Comments on: Database compression coming to the fore

By: Infology.Ru » Blog Archive » Сжатие данных в СУБД выходит на первый план

Sun, 05 Oct 2008 21:06:32 +0000

[…] Автор: Curt Monash Дата публикации оригинала: 2008-08-08 Перевод: Олег Кузьменко Источник: Блог Курта Монаша […]

By: Robert Potter

Robert Potter — Thu, 04 Sep 2008 20:33:16 +0000

Per information theory and encoding practice, compression plain text in advance leads to more difficult to decipher encrypted text due to reduction of variances in value frequencies, thereby obscuring the identification of patterns based based on frequency. Furthermore, optimally compressing first can yield better space savings than vice versa.
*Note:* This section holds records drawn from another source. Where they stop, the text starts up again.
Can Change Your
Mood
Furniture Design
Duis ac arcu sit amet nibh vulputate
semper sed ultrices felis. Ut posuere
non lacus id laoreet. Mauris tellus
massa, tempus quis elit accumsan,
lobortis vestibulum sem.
To my knowledge, in most business cases for efficient reasons, the compression / decompression would be done in computer memory while encryption / description is performed on disk controllerduring disk I/O using faster encryption algorithm such as DES that trades off encryption strength for speed.

By: Stuart Frost

Stuart Frost — Fri, 15 Aug 2008 02:08:18 +0000

In the DATAllegro architecture, compression helps us to balance CPU and I/O better. The basic problem is that CPU power is increasing much faster than I/O bandwidth. By using some of the ‘excess’ CPU power to decompress data after it’s read from disk, we effectively get more I/O bandwidth without having to add extra disks, switches and fiber channel cards, thereby keeping costs lower.
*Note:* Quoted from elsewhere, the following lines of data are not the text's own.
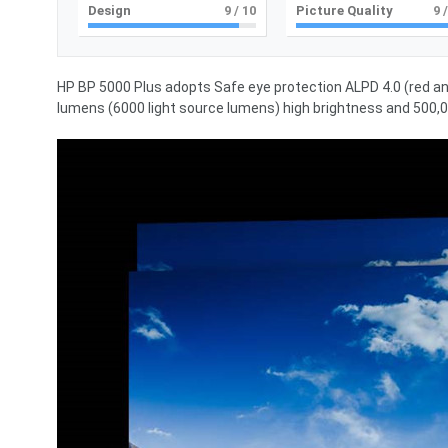
Design
9
/ 10
Picture Quality
9
/
HP BP 5000 Plus adopts Safe eye protection ALPD 4.0 (red an
lumens (6000 light source lumens) high brightness and 500,00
To maintain these benefits with an encrypted database, we encrypt after we compress. Otherwise, the compression ratio would fall dramatically, since encrypted data doesn’t compress as well.

Stuart Frost
CEO, DATAllegro

By: Curt Monash

Curt Monash — Wed, 13 Aug 2008 22:46:28 +0000

Jason, that’s a good question, and offhand I don’t know the answer. But speculating:

1. Dictionary/token compression, which is the main form, shouldn’t be much affected by encryption. An exception would be if you’re SO paranoid that you don’t want to reveal anything about your distribution of values even if the values are protected, but outside of a few national security applications I don’t see why that would be the case.

2. Delta compression would be problematic. Compression after encryption would seem not to work, and compressing before encryption might rule out what are otherwise some shortcuts in getting reasonable write speed.

CAM

By: Jason

Jason — Wed, 13 Aug 2008 20:05:38 +0000

From what I understand, if a database is encrypted, compression is very difficult. If so, good compression would come at the expense of decreased database file security. Or do data warehouse users mostly rely on physical security of the database server hardware (ie. in a locked down data center) to protect from theft of data?

By: Curt Monash

Curt Monash — Mon, 11 Aug 2008 15:17:24 +0000

Excellent point, Dominik.

Vertica’s the most famous for making the claim, but I’ve heard a few times now “We query on compressed data all the way through; we don’t have to decompress it before query execution.”

Best,

CAM

By: Dominik Slezak

Dominik Slezak — Mon, 11 Aug 2008 14:59:45 +0000

Indeed, there are numerous approaches to data compression in databases, and they can be categorized in many different ways. I would like to draw attention to the compression ratio versus (de)compression speed trade-off. Many database vendors use relatively light compression algorithms, with relatively worse compression ratios but, on the other hand, have the ability to work on non-fully decompressed data. Other vendors achieve better compression ratios by applying more advanced compression algorithms, which, however, require adding a more time-consuming decompression phase to the whole solution. It is an interesting dilemma which strategy is better, for row and column stores, for general-purpose and data-warehouse-focused products, etc. I think the answer lays in the database engines’ (dis)ability to precisely identify (or heuristically predict) which data pieces (and in which ordering) should be accessed, decompressed, and processed. To summarize, some ability to manipulate compressed data is great. But, on top of that, the better the database can isolate and organize the data required for the query, minimizing the need for decompression, the more sophisticated data compression techniques may be applied.